22年に、東京で起業を果たしたばかりだった中野さん。23年3月11日に震災の発生を知ると、その翌日から大船渡と東京を往復する日々が続いた。
「今年は無理だろうけど、地元で花火ができたらいいな」と、当時の日記に書き残した。中野さんにとって花火大会は決して特別なものではなく、子どもの頃から当たり前のようにある日常の一つだった。
「地元のために何かしたい」と思いを募らせる中、青年会議所とつながりのある地元住民と知り合い、持ちかけられた企画がライトアップニッポンだった。
自らのやりたいことと一致する企画を見つけた中野さんは、地元有志で実行委をつくり委員長に就任。東京にいる間は同法人の代表と折衝し、越喜来では盆の恒例行事「三陸港まつり」の関係者からも話を聞き、ゼロからイベントを立ち上げる準備を進めた。
そして同年8月11日、第1回のイベントを開催。がれきが残る街中に花火が打ち上がった。さらに14日には、一連の企画としてライブイベント「オキライサマー」も開催。ライトアップニッポンと合わせ、現在まで続く夏の行事となった。
しかし、当時中野さんが抱いたのは、必ずしも達成感だけではなかった。
「もっと自分にやれることがあったはずでは」――。東京にいながら地元のため活動することに限界を感じた中野さんは、第1回の開催後すぐにUターンを決意。同年9月には越喜来に戻ってきた。
その後は、全国各地からの応援や著名人の参加といった支援も受けながら、2回、3回と回数を重ねた。平成29年には、資金調達を目的にクラウドファンディングのサイトを立ち上げる。令和元年には400人余りの支援があり、目標額にも達した。このほか、オキライサマーのロゴを入れたシャツも販売し、売り上げを運営費に充ててきた。
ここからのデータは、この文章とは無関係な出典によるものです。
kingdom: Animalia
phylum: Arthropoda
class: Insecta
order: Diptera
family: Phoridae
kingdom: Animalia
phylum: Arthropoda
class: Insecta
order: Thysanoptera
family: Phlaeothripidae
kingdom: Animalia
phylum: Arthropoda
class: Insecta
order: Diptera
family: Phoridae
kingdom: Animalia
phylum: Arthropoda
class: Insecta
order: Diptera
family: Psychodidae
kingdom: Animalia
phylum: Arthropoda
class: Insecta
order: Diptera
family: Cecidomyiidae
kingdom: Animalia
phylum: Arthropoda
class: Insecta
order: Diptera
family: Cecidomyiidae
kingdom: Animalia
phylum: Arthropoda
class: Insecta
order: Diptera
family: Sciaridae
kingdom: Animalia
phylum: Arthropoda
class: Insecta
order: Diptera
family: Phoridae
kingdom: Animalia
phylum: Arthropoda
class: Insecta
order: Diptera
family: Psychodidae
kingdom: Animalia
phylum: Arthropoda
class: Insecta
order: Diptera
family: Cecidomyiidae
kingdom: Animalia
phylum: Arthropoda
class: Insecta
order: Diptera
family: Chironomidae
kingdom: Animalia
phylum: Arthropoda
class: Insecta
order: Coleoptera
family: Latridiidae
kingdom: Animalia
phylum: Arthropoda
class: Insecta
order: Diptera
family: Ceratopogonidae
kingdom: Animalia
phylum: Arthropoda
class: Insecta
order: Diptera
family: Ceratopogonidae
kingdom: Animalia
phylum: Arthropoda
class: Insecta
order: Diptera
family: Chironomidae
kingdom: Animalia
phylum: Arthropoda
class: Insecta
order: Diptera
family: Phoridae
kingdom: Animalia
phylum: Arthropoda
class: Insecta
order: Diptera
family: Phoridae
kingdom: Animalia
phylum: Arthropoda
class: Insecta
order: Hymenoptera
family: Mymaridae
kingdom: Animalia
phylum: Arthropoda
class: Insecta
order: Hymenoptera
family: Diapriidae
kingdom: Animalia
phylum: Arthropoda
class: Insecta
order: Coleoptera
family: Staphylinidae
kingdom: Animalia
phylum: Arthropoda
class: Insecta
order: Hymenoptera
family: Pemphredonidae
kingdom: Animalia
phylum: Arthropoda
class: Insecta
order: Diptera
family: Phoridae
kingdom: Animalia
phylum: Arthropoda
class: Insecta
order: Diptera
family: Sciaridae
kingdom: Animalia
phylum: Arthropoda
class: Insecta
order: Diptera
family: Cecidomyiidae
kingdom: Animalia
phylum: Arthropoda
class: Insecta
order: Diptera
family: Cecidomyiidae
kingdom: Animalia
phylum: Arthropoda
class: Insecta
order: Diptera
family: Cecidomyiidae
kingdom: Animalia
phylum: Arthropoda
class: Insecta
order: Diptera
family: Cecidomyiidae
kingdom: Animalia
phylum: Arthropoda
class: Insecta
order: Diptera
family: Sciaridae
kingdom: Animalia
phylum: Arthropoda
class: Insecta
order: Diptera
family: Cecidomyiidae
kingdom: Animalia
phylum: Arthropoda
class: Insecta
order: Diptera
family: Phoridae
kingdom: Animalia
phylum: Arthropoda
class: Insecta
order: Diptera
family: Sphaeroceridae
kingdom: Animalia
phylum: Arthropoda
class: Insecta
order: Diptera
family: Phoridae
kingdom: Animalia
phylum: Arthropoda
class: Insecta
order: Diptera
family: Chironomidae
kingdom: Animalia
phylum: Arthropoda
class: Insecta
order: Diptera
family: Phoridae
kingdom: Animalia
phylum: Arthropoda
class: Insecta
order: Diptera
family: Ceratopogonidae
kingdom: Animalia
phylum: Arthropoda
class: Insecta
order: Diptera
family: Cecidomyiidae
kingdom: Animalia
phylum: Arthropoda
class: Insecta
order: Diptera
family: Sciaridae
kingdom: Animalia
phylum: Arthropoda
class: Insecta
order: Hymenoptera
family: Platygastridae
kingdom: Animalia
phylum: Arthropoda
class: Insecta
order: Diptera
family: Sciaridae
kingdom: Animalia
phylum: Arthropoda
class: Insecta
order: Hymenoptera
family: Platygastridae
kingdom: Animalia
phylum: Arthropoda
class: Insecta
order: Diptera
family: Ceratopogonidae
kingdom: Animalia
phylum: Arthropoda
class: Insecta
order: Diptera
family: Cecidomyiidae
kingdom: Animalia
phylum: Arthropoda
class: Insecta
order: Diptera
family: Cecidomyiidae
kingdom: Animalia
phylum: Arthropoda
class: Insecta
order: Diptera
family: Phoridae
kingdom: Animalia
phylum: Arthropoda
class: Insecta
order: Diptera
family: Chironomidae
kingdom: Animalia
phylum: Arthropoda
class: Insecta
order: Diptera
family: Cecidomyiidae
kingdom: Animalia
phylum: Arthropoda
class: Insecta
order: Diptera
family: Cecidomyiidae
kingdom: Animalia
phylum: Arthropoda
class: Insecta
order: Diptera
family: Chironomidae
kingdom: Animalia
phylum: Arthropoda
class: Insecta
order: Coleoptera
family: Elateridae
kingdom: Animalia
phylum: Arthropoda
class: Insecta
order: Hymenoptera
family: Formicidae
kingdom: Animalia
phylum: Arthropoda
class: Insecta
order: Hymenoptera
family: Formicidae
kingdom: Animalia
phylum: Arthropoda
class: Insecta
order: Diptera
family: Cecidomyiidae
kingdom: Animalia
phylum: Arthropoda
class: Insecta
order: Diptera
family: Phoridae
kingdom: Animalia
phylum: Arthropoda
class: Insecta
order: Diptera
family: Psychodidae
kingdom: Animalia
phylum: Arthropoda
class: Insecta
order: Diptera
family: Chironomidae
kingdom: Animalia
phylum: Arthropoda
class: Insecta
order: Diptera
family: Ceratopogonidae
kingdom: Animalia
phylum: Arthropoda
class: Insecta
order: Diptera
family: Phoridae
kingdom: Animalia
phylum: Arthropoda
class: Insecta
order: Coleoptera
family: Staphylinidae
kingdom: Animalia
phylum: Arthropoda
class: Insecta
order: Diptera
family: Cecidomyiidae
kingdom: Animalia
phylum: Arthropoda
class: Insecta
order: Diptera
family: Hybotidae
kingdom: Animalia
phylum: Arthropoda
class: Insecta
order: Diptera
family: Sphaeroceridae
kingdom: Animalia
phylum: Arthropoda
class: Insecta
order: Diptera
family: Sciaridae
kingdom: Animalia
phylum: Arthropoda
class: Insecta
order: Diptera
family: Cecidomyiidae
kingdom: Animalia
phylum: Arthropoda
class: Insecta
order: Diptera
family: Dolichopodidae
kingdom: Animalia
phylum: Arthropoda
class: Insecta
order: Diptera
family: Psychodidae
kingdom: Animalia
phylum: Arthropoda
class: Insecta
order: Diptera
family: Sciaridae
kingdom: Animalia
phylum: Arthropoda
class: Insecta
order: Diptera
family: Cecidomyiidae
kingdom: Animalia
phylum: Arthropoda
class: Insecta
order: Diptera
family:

当初、10年間継続することを目標に全国で始まった同イベント。中野さん自身も、本来は令和2年の第10回をラストイヤーとする予定だったが、同年にコロナ禍が発生した。
同年のクラウドファンディングは、中止せざるを得なかった。中野さんは「考えてもいなかったことが起きた。〝人を集める〟という今までの目的から一転して、それが駄目という事態になった」と、当時のもどかしさを語る。
その状況でも有志の寄付があり、用意できた花火は開催回数に合わせた10発分と、同じ打撃を受けた花火の仕入れ先が身を切って提供してくれたフィナーレ用の花火。無観客開催の様子をインターネットで配信し、鎮魂の気持ちを共有した。
コロナ禍にあっても、開催にはこぎつけられた。それでも、中野さんの胸中にあったのは「これで終わるのか?」という気持ちだった。
楽しみにしてくれる子どもや住民、現地に来られなくても越喜来を思い出してくれる人がいるのなら、イベントはあった方がいい。中野さんは当初の予定を変更し、実行委と11回目の開催に踏み切った。